Une fois par mois, Boys in the Band revisite une œuvre marquante de l’histoire du cinéma gay, lesbien ou queer en interrogeant le caractère situé de ma position de spectateur et la part intime de mon rapport aux images. Premier arrêt : Shortbus de John Cameron Mitchell.
En ce moment, sans que je sache bien pourquoi, mes activités me ramènent constamment à cette période de l’entrée dans l’âge adulte où mon intérêt croissant pour le cinéma se confondait avec l’exploration timide de ma sexualité. Je ne sais pas comment décrire l’émotion singulière que j’ai ressentie en redécouvrant ces dernières semaines, au hasard d’une commande et d’un projet de programmation, les premiers films de Gregg Araki et Shortbus de John Cameron Mitchell – des œuvres qui avaient beaucoup d’importance pour moi à ce moment de ma vie, et que je n’avais pas revues depuis.

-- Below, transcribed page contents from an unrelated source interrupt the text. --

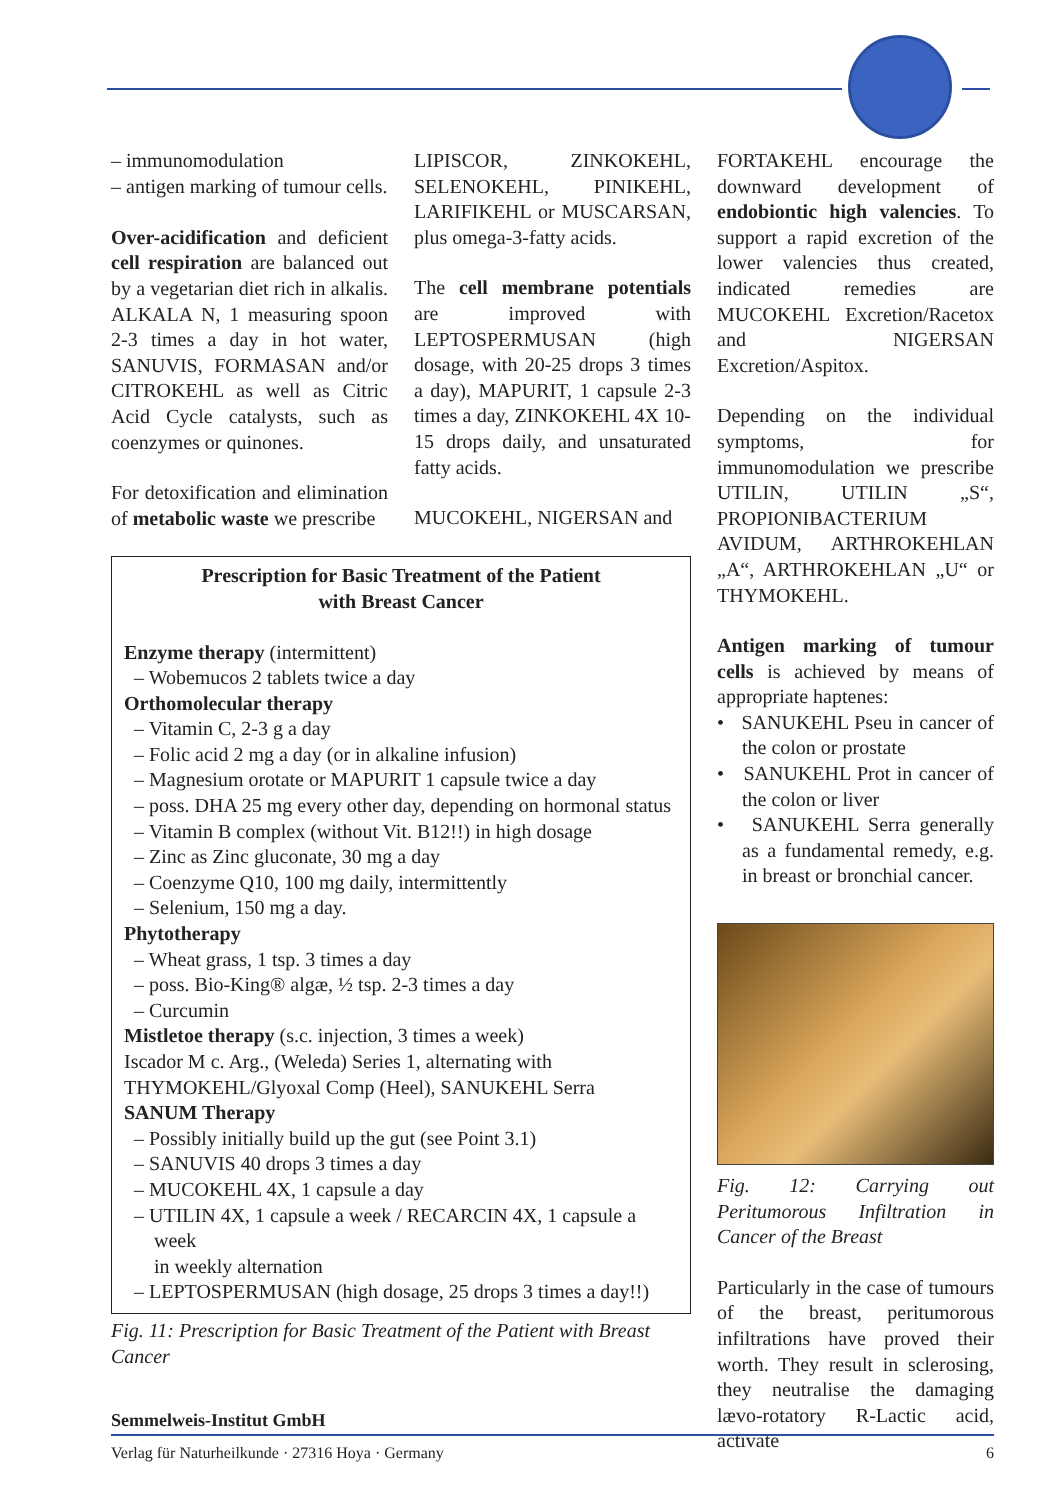– immunomodulation
– antigen marking of tumour cells.
Over-acidification and deficient cell respiration are balanced out by a vegetarian diet rich in alkalis. ALKALA N, 1 measuring spoon 2-3 times a day in hot water, SANUVIS, FORMASAN and/or CITROKEHL as well as Citric Acid Cycle catalysts, such as coenzymes or quinones.
For detoxification and elimination of metabolic waste we prescribe
LIPISCOR, ZINKOKEHL, SELENOKEHL, PINIKEHL, LARIFIKEHL or MUSCARSAN, plus omega-3-fatty acids.
The cell membrane potentials are improved with LEPTOSPERMUSAN (high dosage, with 20-25 drops 3 times a day), MAPURIT, 1 capsule 2-3 times a day, ZINKOKEHL 4X 10-15 drops daily, and unsaturated fatty acids.
MUCOKEHL, NIGERSAN and
Prescription for Basic Treatment of the Patient
with Breast Cancer
Enzyme therapy (intermittent)
– Wobemucos 2 tablets twice a day
Orthomolecular therapy
– Vitamin C, 2-3 g a day
– Folic acid 2 mg a day (or in alkaline infusion)
– Magnesium orotate or MAPURIT 1 capsule twice a day
– poss. DHA 25 mg every other day, depending on hormonal status
– Vitamin B complex (without Vit. B12!!) in high dosage
– Zinc as Zinc gluconate, 30 mg a day
– Coenzyme Q10, 100 mg daily, intermittently
– Selenium, 150 mg a day.
Phytotherapy
– Wheat grass, 1 tsp. 3 times a day
– poss. Bio-King® algæ, ½ tsp. 2-3 times a day
– Curcumin
Mistletoe therapy (s.c. injection, 3 times a week)
Iscador M c. Arg., (Weleda) Series 1, alternating with
THYMOKEHL/Glyoxal Comp (Heel), SANUKEHL Serra
SANUM Therapy
– Possibly initially build up the gut (see Point 3.1)
– SANUVIS 40 drops 3 times a day
– MUCOKEHL 4X, 1 capsule a day
– UTILIN 4X, 1 capsule a week / RECARCIN 4X, 1 capsule a week
in weekly alternation
– LEPTOSPERMUSAN (high dosage, 25 drops 3 times a day!!)
Fig. 11: Prescription for Basic Treatment of the Patient with Breast Cancer
FORTAKEHL encourage the downward development of endobiontic high valencies. To support a rapid excretion of the lower valencies thus created, indicated remedies are MUCOKEHL Excretion/Racetox and NIGERSAN Excretion/Aspitox.
Depending on the individual symptoms, for immunomodulation we prescribe UTILIN, UTILIN „S“, PROPIONIBACTERIUM AVIDUM, ARTHROKEHLAN „A“, ARTHROKEHLAN „U“ or THYMOKEHL.
Antigen marking of tumour cells is achieved by means of appropriate haptenes:
• SANUKEHL Pseu in cancer of the colon or prostate
• SANUKEHL Prot in cancer of the colon or liver
• SANUKEHL Serra generally as a fundamental remedy, e.g. in breast or bronchial cancer.
Fig. 12: Carrying out Peritumorous Infiltration in Cancer of the Breast
Particularly in the case of tumours of the breast, peritumorous infiltrations have proved their worth. They result in sclerosing, they neutralise the damaging lævo-rotatory R-Lactic acid, activate
Semmelweis-Institut GmbH
Verlag für Naturheilkunde · 27316 Hoya · Germany 6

Ce qui m’a frappé, c’est que ces films et cinéastes qui avaient tant compté, je n’avais jamais vraiment écrit dessus, ni pour Critikat, ni à l’Université. J’ai bien donné un cours sur les approches queer du cinéma et de l’audiovisuel à la Sorbonne Nouvelle, en 2020 – 2021, mais il s’agissait d’un séminaire très théorique où je me gardais de laisser affleurer quoi que ce soit d’intime. Bien sûr, je me suis intéressé au genre et aux représentations dans mes travaux de recherche, mais toujours du côté des femmes et du féminisme, jamais celui des masculinités ni de l’homosexualité ; jamais ce qui s’approchait trop de moi. Je crois que j’ai manqué de courage. Aussi ai-je été surpris de sentir à quel point ces films résonnaient encore fort en moi, alors que j’avais, en quelque sorte, tout fait pour les fuir, et surtout pour fuir les questions qu’ils me posaient.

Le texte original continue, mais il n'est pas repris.